MATERIAL SHOWN:
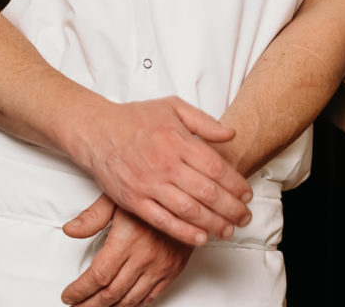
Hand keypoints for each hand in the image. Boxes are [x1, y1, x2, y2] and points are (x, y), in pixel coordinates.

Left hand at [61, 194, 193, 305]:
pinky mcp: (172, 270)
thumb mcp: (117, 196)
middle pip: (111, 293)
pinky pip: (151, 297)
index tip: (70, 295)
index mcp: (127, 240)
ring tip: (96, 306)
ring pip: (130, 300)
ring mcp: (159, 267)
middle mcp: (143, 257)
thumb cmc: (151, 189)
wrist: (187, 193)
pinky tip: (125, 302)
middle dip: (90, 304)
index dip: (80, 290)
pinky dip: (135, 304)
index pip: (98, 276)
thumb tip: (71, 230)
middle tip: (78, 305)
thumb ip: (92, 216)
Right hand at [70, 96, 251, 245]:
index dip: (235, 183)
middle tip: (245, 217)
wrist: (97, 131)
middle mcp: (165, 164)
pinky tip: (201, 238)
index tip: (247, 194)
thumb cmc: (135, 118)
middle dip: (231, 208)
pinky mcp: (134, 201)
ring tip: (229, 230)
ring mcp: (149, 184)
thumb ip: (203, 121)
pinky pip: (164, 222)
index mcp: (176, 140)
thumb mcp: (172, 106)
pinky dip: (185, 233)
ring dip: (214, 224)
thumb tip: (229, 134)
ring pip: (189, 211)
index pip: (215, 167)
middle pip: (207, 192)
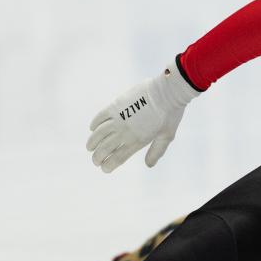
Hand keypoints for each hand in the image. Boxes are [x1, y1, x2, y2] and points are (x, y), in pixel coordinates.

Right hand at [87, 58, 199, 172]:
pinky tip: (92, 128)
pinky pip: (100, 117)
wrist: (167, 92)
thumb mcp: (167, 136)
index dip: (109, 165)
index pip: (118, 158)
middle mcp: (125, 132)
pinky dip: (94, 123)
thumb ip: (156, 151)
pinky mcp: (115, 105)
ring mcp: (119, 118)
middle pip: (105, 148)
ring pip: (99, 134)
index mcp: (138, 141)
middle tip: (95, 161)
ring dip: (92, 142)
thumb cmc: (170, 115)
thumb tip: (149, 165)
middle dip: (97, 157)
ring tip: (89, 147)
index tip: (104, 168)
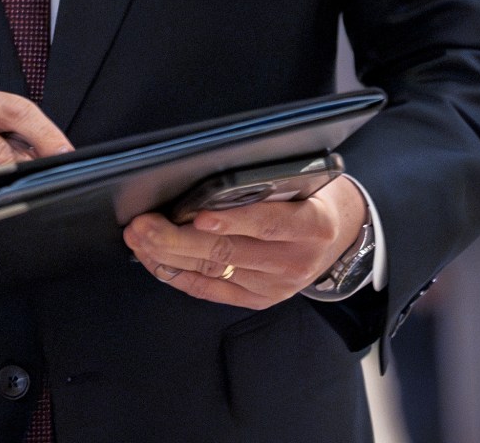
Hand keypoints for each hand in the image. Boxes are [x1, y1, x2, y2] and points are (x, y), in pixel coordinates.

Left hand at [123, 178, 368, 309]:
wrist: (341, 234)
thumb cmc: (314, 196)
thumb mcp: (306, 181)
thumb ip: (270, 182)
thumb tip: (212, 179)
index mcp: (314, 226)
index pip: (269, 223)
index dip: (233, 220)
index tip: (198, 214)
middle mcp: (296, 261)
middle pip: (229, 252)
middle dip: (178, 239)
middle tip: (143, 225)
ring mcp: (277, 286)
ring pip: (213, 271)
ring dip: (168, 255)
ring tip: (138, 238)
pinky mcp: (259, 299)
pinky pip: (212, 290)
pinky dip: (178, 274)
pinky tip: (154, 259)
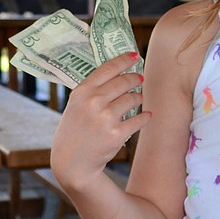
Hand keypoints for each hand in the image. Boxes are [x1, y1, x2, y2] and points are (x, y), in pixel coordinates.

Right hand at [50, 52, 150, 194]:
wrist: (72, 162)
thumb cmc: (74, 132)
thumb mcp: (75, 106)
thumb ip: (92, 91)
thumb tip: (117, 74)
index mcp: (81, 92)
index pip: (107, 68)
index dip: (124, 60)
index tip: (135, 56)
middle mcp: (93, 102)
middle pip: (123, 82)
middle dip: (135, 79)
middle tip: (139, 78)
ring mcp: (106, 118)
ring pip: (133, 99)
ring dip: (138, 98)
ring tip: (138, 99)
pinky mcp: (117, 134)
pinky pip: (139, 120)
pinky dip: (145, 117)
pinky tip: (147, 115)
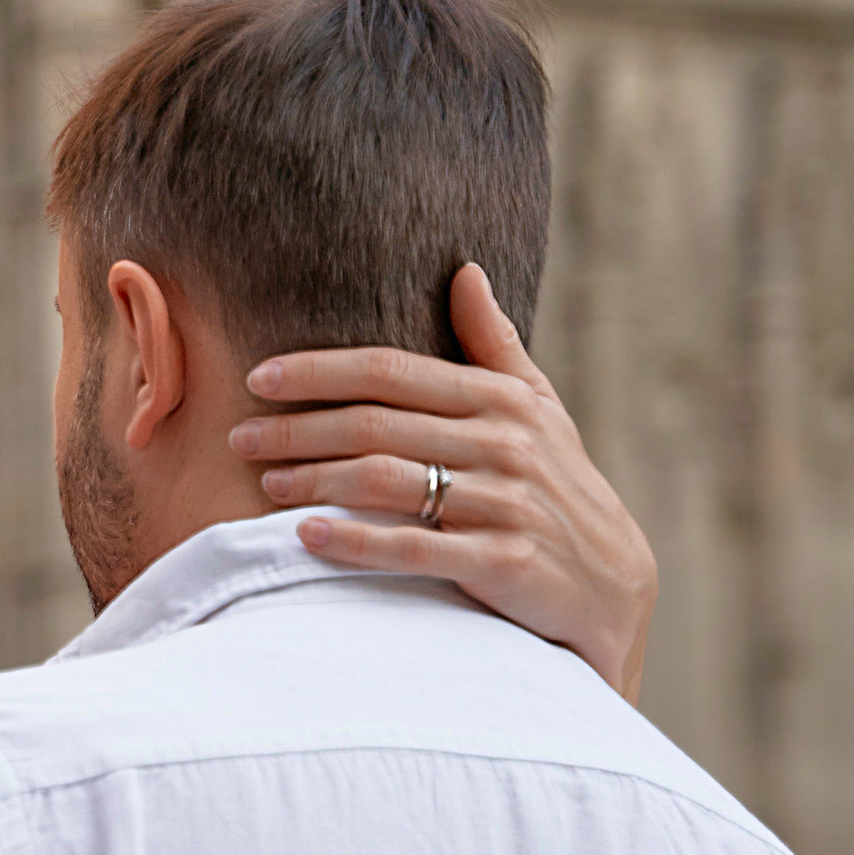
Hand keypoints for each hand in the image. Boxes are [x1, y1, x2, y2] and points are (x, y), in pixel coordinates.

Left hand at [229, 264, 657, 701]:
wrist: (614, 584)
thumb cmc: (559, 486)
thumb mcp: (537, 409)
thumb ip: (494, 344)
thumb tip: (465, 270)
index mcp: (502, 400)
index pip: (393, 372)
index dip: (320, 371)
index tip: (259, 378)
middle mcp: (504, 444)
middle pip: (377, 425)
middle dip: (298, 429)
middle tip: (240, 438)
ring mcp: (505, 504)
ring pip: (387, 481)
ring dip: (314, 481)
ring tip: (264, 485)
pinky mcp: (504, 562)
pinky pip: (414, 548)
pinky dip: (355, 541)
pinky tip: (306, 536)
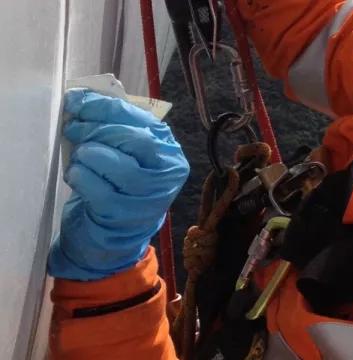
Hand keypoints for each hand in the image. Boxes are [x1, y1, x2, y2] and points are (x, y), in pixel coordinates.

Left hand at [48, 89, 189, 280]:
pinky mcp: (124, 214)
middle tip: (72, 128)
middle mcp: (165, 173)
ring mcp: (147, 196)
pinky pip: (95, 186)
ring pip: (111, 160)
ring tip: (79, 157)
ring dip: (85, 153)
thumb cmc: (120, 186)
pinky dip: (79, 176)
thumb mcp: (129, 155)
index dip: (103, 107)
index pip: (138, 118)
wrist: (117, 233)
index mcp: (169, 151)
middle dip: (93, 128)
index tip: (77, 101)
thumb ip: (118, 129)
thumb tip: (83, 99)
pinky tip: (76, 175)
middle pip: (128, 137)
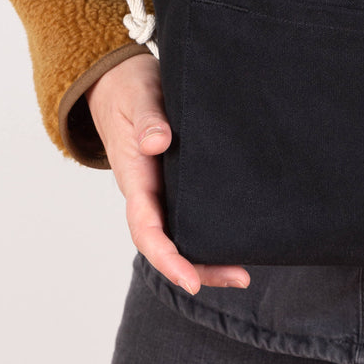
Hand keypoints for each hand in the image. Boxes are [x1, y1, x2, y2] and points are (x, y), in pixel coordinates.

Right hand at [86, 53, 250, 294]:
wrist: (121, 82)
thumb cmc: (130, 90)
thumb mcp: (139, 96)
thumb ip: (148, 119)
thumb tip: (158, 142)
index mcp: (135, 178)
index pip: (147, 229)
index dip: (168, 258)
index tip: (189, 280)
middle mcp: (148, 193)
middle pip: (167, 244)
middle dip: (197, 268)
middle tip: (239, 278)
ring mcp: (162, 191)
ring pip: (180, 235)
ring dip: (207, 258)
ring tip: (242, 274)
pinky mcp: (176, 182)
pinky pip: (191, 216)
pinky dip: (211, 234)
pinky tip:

INSTRUCTIONS TO FOLLOW: Verbatim copy, images excluded: transcribe all the entries above.

RESPONSE FOR THIS EXERCISE:
Hand keypoints for each hand in the image. Boxes are [x1, y1, x2, y2] and points are (x, y), in pixel coordinates.

Left hand at [61, 194, 193, 305]:
pinky mcp: (172, 270)
thumb mcp: (117, 196)
middle pip: (111, 293)
pinky pip: (151, 297)
index tip: (70, 295)
index mcp: (127, 240)
ring tip: (96, 306)
ring pip: (130, 300)
ring mcp: (159, 267)
middle mcp: (143, 257)
thumb cmc: (151, 189)
wrist: (187, 193)
pinky tip: (125, 302)
middle dip: (90, 304)
index dip: (80, 290)
pinky dip: (135, 304)
index pip: (98, 276)
thumb tip: (71, 230)
middle tip: (78, 305)
thumb ip: (92, 216)
Right hand at [70, 96, 251, 245]:
index dip: (235, 183)
middle tip: (245, 217)
wrist: (97, 131)
middle mcp: (165, 164)
pinky tip: (201, 238)
index tip: (247, 194)
thumb cmc: (135, 118)
middle dip: (231, 208)
pinky mcp: (134, 201)
ring tip: (229, 230)
ring mcp: (149, 184)
thumb ip: (203, 121)
pinky pip: (164, 222)
index mcp: (176, 140)
thumb mcp: (172, 106)
pinky dip: (185, 233)
ring dip: (214, 224)
thumb tip: (229, 134)
ring pip: (189, 211)
index pip: (215, 167)
middle pip: (207, 192)
Hand keypoints for each hand in the image. Boxes are [x1, y1, x2, y2] and points are (x, y), in pixel coordinates.

Right hand at [87, 58, 199, 172]:
pinky tip: (92, 128)
pinky pip: (100, 117)
wrist: (167, 92)
thumb mcp: (167, 136)
index dip: (109, 165)
index pip: (118, 158)
middle mcp: (125, 132)
pinky dip: (94, 123)
thumb ip: (156, 151)
pinky mcp: (115, 105)
ring mcp: (119, 118)
middle pip: (105, 148)
ring pip: (99, 134)
index mcp: (138, 141)
middle tip: (95, 161)
ring dip: (92, 142)
thumb cmc: (170, 115)
thumb tip: (149, 165)
middle dip: (97, 157)
ring tip: (89, 147)
index tip: (104, 168)
Hand keypoints for each hand in the image. Boxes are [x1, y1, x2, y2] and points are (x, y), in pixel coordinates.

Left hand at [123, 178, 368, 309]:
wrist: (341, 234)
thumb cmc: (314, 196)
thumb mcp: (306, 181)
thumb ip: (270, 182)
thumb tip: (212, 179)
index mcp: (314, 226)
index pip: (269, 223)
index dip: (233, 220)
index tip: (198, 214)
middle mcp: (296, 261)
middle pip: (229, 252)
middle dip: (178, 239)
middle tip: (143, 225)
ring mcp: (277, 286)
ring pip: (213, 271)
ring dip: (168, 255)
ring tip: (138, 238)
pinky mcp: (259, 299)
pinky pip: (212, 290)
pinky dip: (178, 274)
pinky tip: (154, 259)
Hand keypoints for each hand in the image. Boxes are [x1, y1, x2, y2] and points are (x, y), in pixel coordinates.

Right hand at [50, 52, 150, 194]:
wrist: (72, 162)
thumb cmc: (74, 132)
thumb mcp: (75, 106)
thumb ip: (92, 91)
thumb tip: (117, 74)
index mcp: (81, 92)
index pip: (107, 68)
index dip: (124, 60)
index tip: (135, 56)
middle mcp: (93, 102)
middle pip: (123, 82)
middle dip: (135, 79)
middle tip: (139, 78)
ring mcp: (106, 118)
ring pip: (133, 99)
ring dip: (138, 98)
ring tip: (138, 99)
pinky mcp: (117, 134)
pinky pip: (139, 120)
pinky dip: (145, 117)
pinky tip: (147, 115)
Hand keypoints for each hand in the image. Boxes are [x1, y1, x2, y2] and points are (x, y), in pixel coordinates.

Left hand at [229, 264, 657, 701]:
wrist: (614, 584)
thumb cmc: (559, 486)
thumb mcp: (537, 409)
thumb ip: (494, 344)
thumb tip: (465, 270)
index mcp: (502, 400)
index pip: (393, 372)
index dip: (320, 371)
index tip: (259, 378)
middle mcp: (504, 444)
middle pip: (377, 425)
middle dip: (298, 429)
middle tip: (240, 438)
ring mcp: (505, 504)
ring pip: (387, 481)
ring dip: (314, 481)
ring tip: (264, 485)
pinky mcp: (504, 562)
pinky pip: (414, 548)
pinky dip: (355, 541)
pinky tip: (306, 536)
Hand keypoints for each hand in the image. Boxes are [x1, y1, x2, y2] and points are (x, y), in pixel coordinates.

Left hand at [48, 89, 189, 280]:
pinky mcp: (124, 214)
middle tip: (72, 128)
middle mcp: (165, 173)
ring mcp: (147, 196)
pinky pip: (95, 186)
ring pip: (111, 160)
ring tip: (79, 157)
ring dip: (85, 153)
thumb cmc: (120, 186)
pinky dip: (79, 176)
thumb mcp: (129, 155)
index dip: (103, 107)
index pip: (138, 118)
wrist: (117, 233)
index mcp: (169, 151)
middle dip: (93, 128)
index tip: (77, 101)
thumb ip: (118, 129)
thumb tip: (83, 99)
pinky tip: (76, 175)
middle pip: (128, 137)
Hand keypoints for each hand in the image. Boxes are [x1, y1, x2, y2] and points are (x, y), in pixel coordinates.

Right hand at [86, 53, 250, 294]:
wrist: (121, 82)
thumb cmc: (130, 90)
thumb mcp: (139, 96)
thumb ip: (148, 119)
thumb tip: (158, 142)
index mcp: (135, 178)
index pip: (147, 229)
index dip: (168, 258)
index tip: (189, 280)
middle mcp: (148, 193)
middle pip: (167, 244)
middle dip: (197, 268)
middle tip: (239, 278)
ring mcp: (162, 191)
ring pip: (180, 235)
ring dip: (207, 258)
ring tip: (242, 274)
pinky mcp: (176, 182)
pinky pip: (191, 216)
pinky dip: (211, 234)
pinky tip:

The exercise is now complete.